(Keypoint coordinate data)
╭──

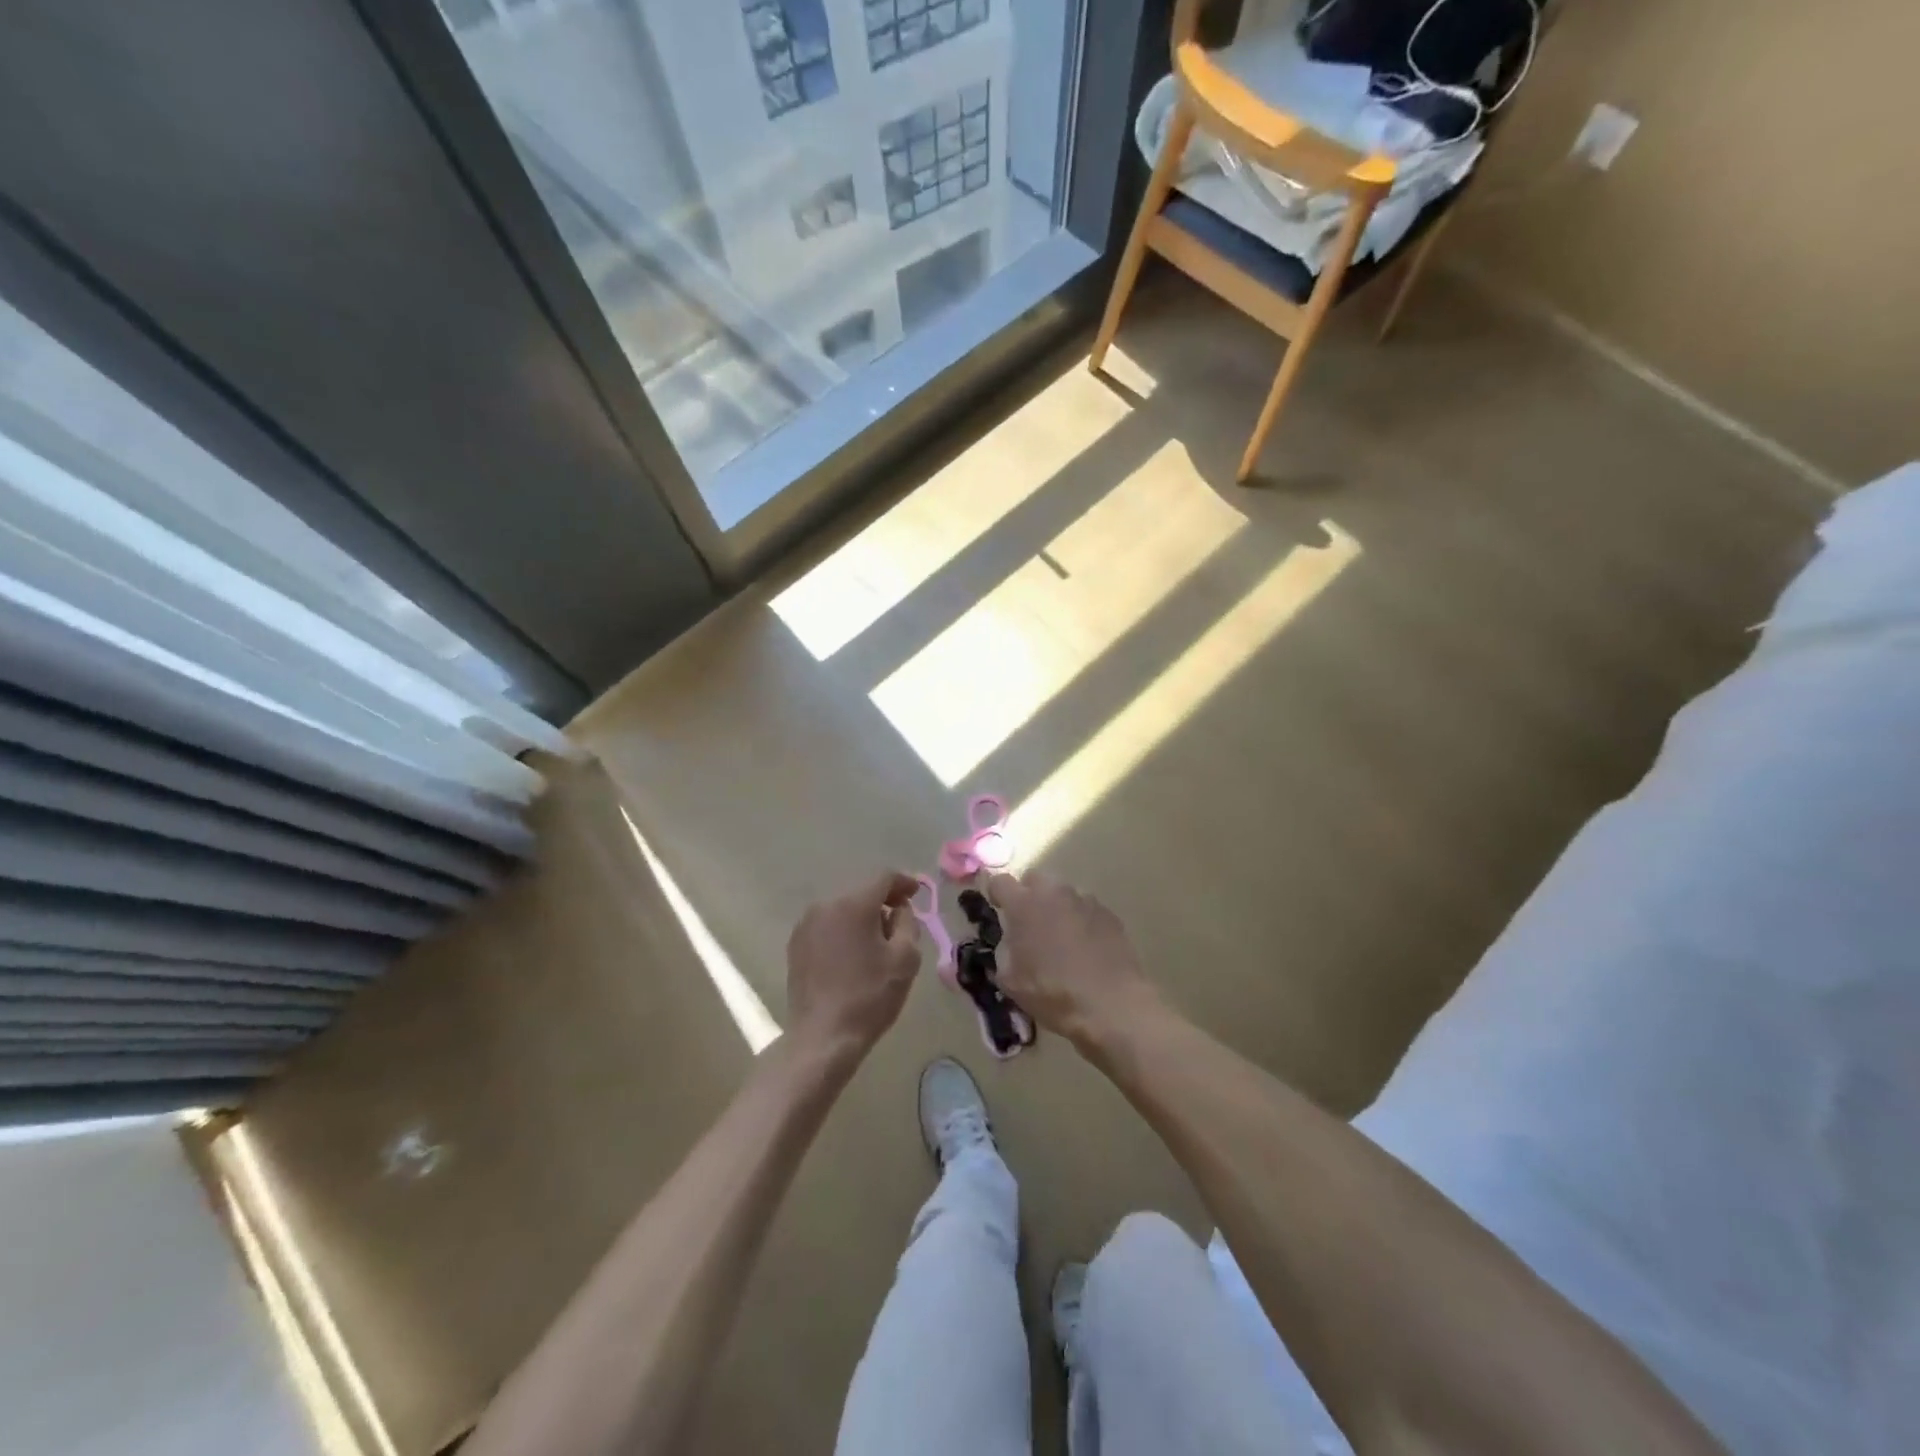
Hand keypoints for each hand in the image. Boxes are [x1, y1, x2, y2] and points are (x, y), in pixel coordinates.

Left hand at [785, 871, 922, 1059]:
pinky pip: (827, 926)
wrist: (823, 1037)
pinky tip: (852, 956)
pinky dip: (843, 931)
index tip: (916, 894)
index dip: (904, 882)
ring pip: (842, 909)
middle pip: (861, 892)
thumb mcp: (905, 958)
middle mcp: (825, 905)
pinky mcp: (796, 945)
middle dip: (883, 902)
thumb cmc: (870, 996)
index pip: (883, 878)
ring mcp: (806, 925)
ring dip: (862, 918)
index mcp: (853, 904)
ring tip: (876, 944)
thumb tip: (899, 909)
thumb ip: (907, 922)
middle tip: (900, 923)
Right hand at [986, 872, 1164, 1053]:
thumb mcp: (1011, 981)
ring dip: (1056, 907)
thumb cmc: (1053, 993)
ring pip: (1062, 893)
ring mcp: (1085, 900)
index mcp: (1024, 904)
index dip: (996, 894)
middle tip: (1030, 923)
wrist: (1111, 1005)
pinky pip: (1086, 908)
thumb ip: (1003, 952)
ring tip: (1061, 937)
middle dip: (1028, 895)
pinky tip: (1085, 947)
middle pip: (1034, 879)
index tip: (998, 909)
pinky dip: (1081, 920)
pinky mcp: (1109, 913)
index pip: (1000, 882)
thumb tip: (1009, 942)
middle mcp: (1054, 892)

╰──

• WHAT YOU SHOULD DO
Retype the entries exactly, skipping every picture.

• YOUR SOLUTION
Hand keypoints for each hand in the image. Boxes are [x1, y1, x2, y2] and points are (x, y), in pixel coordinates.

Left hand at [785, 871, 922, 1059]:
pinky pip: (827, 926)
wrist: (823, 1037)
pinky tip: (852, 956)
pinky dip: (843, 931)
index tip: (916, 894)
index dip: (904, 882)
ring pip: (842, 909)
middle pip: (861, 892)
thumb mcp: (905, 958)
middle mcp: (825, 905)
pinky mcp: (796, 945)
middle dip: (883, 902)
thumb cmc: (870, 996)
index pip: (883, 878)
ring mcp: (806, 925)
ring dip: (862, 918)
index mcp: (853, 904)
ring tip: (876, 944)
thumb tip: (899, 909)
thumb ip: (907, 922)
middle tip: (900, 923)
Right hand at [986, 872, 1164, 1053]:
thumb mcp: (1011, 981)
ring dip: (1056, 907)
thumb cmc: (1053, 993)
ring pip: (1062, 893)
ring mcp: (1085, 900)
index mcp: (1024, 904)
index dip: (996, 894)
middle tip: (1030, 923)
wrist: (1111, 1005)
pinky pip: (1086, 908)
thumb ip: (1003, 952)
ring tip: (1061, 937)
middle dip: (1028, 895)
pinky tip: (1085, 947)
middle pip: (1034, 879)
index tip: (998, 909)
pinky dip: (1081, 920)
pinky mcp: (1109, 913)
index pip: (1000, 882)
thumb tip: (1009, 942)
middle mcp: (1054, 892)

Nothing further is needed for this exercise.